** MATERIAL FOR THIS EXERCISE follows **
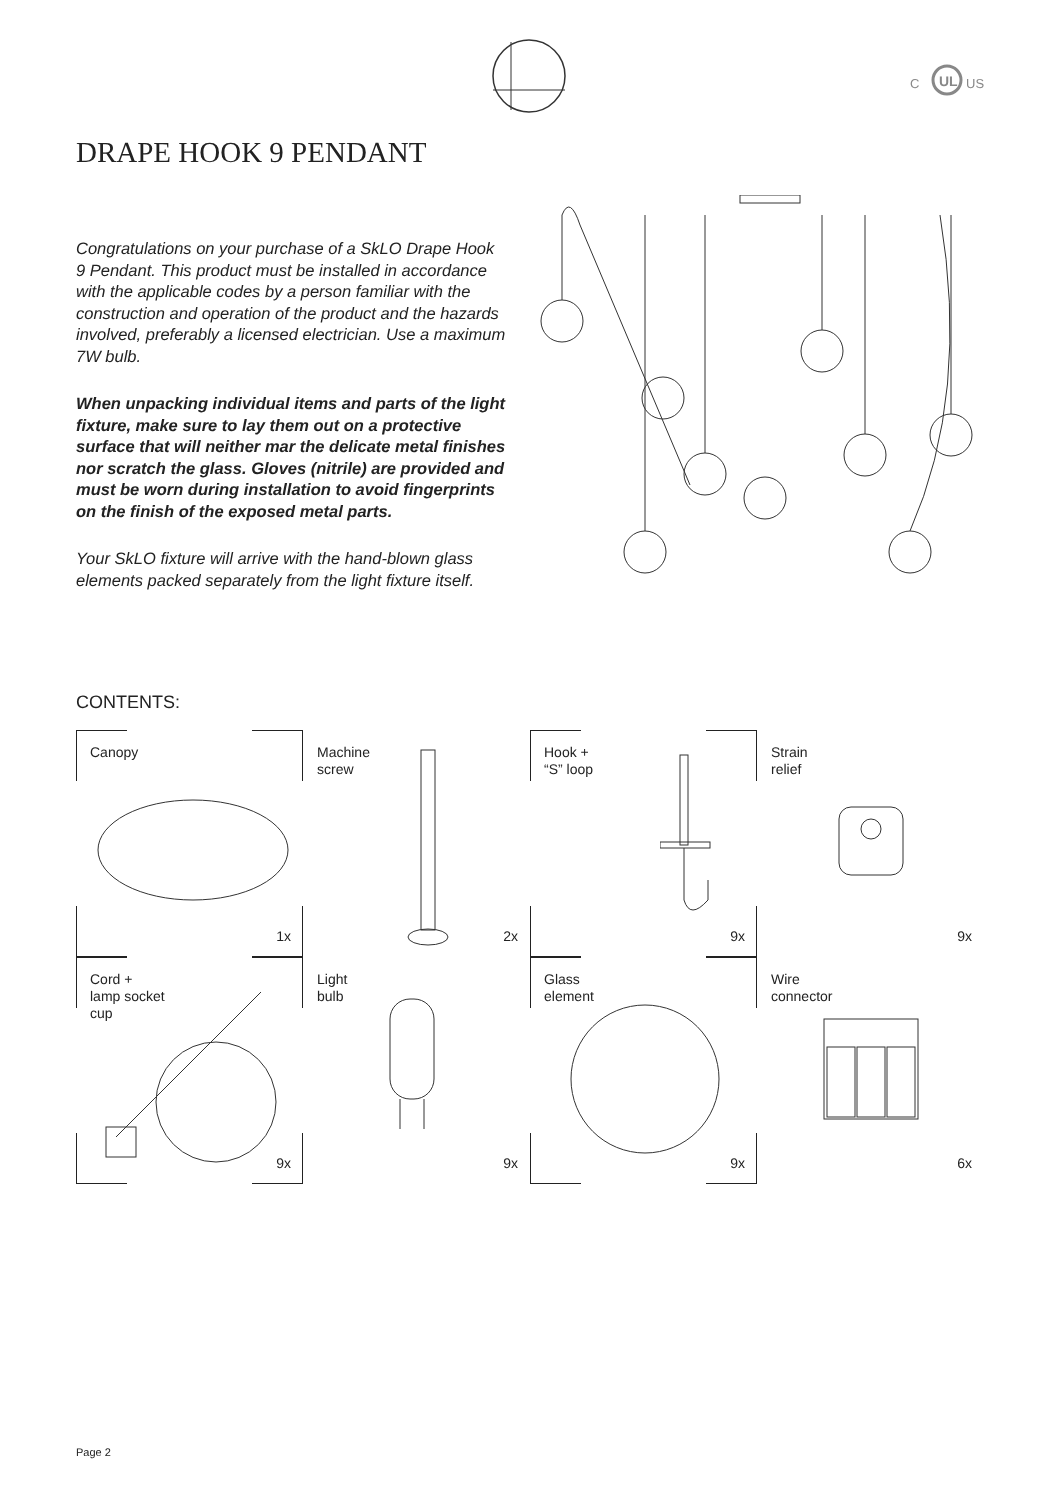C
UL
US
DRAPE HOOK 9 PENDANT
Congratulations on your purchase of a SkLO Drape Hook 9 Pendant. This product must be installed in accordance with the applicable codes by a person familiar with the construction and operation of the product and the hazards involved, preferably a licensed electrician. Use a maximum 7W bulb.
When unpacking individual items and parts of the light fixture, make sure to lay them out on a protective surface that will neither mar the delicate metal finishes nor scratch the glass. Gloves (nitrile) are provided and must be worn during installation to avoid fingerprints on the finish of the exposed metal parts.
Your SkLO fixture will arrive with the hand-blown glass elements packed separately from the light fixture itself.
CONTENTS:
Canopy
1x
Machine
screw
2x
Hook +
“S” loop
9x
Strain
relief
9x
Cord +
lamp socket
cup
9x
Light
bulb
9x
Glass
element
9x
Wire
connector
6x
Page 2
** End of MATERIAL FOR THIS EXERCISE **
* _WHAT THE TASK ASKS_: After removing the pictures, repeat the remaining records exactly.

* _RESULT OF THE EXERCISE_:
C
UL
US
DRAPE HOOK 9 PENDANT
Congratulations on your purchase of a SkLO Drape Hook 9 Pendant. This product must be installed in accordance with the applicable codes by a person familiar with the construction and operation of the product and the hazards involved, preferably a licensed electrician. Use a maximum 7W bulb.
When unpacking individual items and parts of the light fixture, make sure to lay them out on a protective surface that will neither mar the delicate metal finishes nor scratch the glass. Gloves (nitrile) are provided and must be worn during installation to avoid fingerprints on the finish of the exposed metal parts.
Your SkLO fixture will arrive with the hand-blown glass elements packed separately from the light fixture itself.
CONTENTS:
Canopy
1x
Machine
screw
2x
Hook +
“S” loop
9x
Strain
relief
9x
Cord +
lamp socket
cup
9x
Light
bulb
9x
Glass
element
9x
Wire
connector
6x
Page 2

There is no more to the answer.